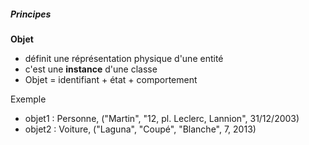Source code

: ##### Principes

**Objet**

* définit une réprésentation physique d'une entité
* c'est une **instance** d'une classe
* Objet = identifiant + état + comportement

Exemple

* objet1 : Personne, ("Martin", "12, pl. Leclerc, Lannion", 31/12/2003)
* objet2 : Voiture, ("Laguna", "Coupé", "Blanche", 7, 2013)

* [Job] For your answer, write out the data exactly and drop every picture.

* [Finished task]
Source code

: ##### Principes

**Objet**

* définit une réprésentation physique d'une entité
* c'est une **instance** d'une classe
* Objet = identifiant + état + comportement

Exemple

* objet1 : Personne, ("Martin", "12, pl. Leclerc, Lannion", 31/12/2003)
* objet2 : Voiture, ("Laguna", "Coupé", "Blanche", 7, 2013)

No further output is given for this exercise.